РАБОЧЕЕ ЗАДАНИЕ 1. Извлеките из текста об изъятии церковных ценностей фрагмент, начиная со слов «Информация органов ГПУ» и продолжая до слов «только насильственным путем.» включительно.
РАБОЧЕЕ ЗАДАНИЕ 2. Пожалуйста, преобразуйте строки перечня в нумерованный список без пустых строк, начиная со строки с «How many degrees and» и продолжая до конца перечня включительно. Изображения в ответ не включайте.

УЧЕБНЫЙ ТЕКСТ.
- - -

Информация органов ГПУ о ситуации вокруг православных церквей и ходе изъятия церковных ценностей. 4–6 марта 1922
[РГАСПИ. Ф. 5. Оп. 2. Д. 48. Л. 40, 42, 46]
Протокол № 113 заседания Политбюро ЦК РКП(б) об изъятии ценностей из церквей. 16 марта 1922
[РГАСПИ. Ф. 5. Оп. 2. Д. 48. Л. 15]
По мере проведения учета ценностей в храмах становилось ясным, что предположения об их количестве явно завышены. Во-первых, в годы Первой мировой и Гражданской войн многое из хранившегося в культовых зданиях оказалось утраченным, в том числе и вывезенным за рубеж бежавшими белыми или интервенционистскими частями. Во-вторых, набирал ускорение стихийный процесс сокрытия верующими наиболее ценной церковной утвари. В-третьих, верующие отвергали принудительное изъятие, и было ясно, что в наиболее богатых церквах полное изъятие могло быть проведено только насильственным путем.

- - -

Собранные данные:
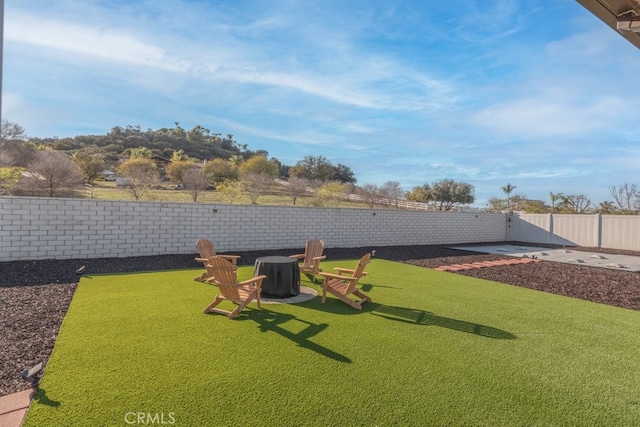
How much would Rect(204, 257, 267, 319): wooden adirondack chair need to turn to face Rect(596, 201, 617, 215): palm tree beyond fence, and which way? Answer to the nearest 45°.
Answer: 0° — it already faces it

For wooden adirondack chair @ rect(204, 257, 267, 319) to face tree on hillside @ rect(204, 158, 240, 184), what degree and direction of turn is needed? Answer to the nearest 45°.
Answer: approximately 45° to its left

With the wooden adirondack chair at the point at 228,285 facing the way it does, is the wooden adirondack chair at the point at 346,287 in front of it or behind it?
in front

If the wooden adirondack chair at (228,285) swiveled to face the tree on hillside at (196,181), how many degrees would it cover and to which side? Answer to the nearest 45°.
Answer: approximately 45° to its left

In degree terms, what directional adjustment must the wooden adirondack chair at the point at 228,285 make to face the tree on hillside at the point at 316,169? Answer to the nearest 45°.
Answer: approximately 45° to its left

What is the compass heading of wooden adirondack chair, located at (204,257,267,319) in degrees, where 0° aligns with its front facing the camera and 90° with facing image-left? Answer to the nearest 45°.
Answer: approximately 225°

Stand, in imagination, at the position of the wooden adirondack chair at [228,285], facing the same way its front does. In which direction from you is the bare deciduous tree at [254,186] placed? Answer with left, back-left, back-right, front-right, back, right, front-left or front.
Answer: front-left

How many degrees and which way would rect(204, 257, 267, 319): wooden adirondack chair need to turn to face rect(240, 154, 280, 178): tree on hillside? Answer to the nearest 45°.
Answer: approximately 45° to its left

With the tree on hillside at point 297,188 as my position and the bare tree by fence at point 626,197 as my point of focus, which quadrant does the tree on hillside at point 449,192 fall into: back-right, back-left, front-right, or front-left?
front-left

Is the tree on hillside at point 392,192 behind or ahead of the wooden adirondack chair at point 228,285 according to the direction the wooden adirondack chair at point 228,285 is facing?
ahead
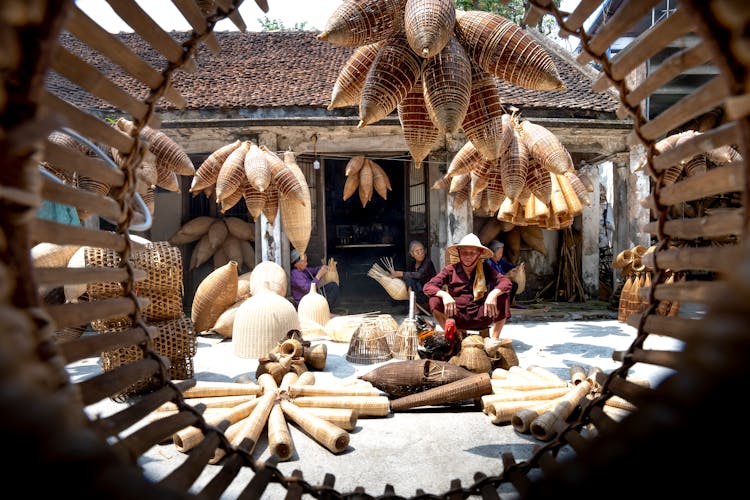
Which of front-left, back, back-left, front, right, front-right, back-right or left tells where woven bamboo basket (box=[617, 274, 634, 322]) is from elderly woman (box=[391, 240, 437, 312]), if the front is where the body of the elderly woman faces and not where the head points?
back-left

- - -

ПИСЬМЕННЫЙ ОТВЕТ 1.
Информация органов ГПУ о ситуации вокруг православных церквей и ходе изъятия церковных ценностей. 4–6 марта 1922
[РГАСПИ. Ф. 5. Оп. 2. Д. 48. Л. 40, 42, 46]
Протокол № 113 заседания Политбюро ЦК РКП(б) об изъятии ценностей из церквей. 16 марта 1922
[РГАСПИ. Ф. 5. Оп. 2. Д. 48. Л. 15]
По мере проведения учета ценностей в храмах становилось ясным, что предположения об их количестве явно завышены. Во-первых, в годы Первой мировой и Гражданской войн многое из хранившегося в культовых зданиях оказалось утраченным, в том числе и вывезенным за рубеж бежавшими белыми или интервенционистскими частями. Во-вторых, набирал ускорение стихийный процесс сокрытия верующими наиболее ценной церковной утвари. В-третьих, верующие отвергали принудительное изъятие, и было ясно, что в наиболее богатых церквах полное изъятие могло быть проведено только насильственным путем.

ПИСЬМЕННЫЙ ОТВЕТ 2.
1. How many degrees and which way would rect(204, 257, 267, 319): wooden adirondack chair need to turn to face rect(240, 154, 280, 178): tree on hillside? Answer to the nearest 45°.
2. Answer: approximately 45° to its left
3. With the tree on hillside at point 297,188 as my position and the bare tree by fence at point 626,197 as my point of focus, which quadrant does the tree on hillside at point 449,192 fall into: back-right, back-left, front-right, or front-left?
4. front-left
5. Is the tree on hillside at point 392,192 behind or ahead of the wooden adirondack chair at point 228,285 according to the direction the wooden adirondack chair at point 228,285 is facing?
6. ahead
7. Which of front-left, back, back-left, front, right, front-right, back-right or left tells where woven bamboo basket (box=[617, 274, 634, 322]) is from elderly woman (box=[391, 240, 437, 312]), if the front is where the body of the elderly woman faces and not where the head points?
8. back-left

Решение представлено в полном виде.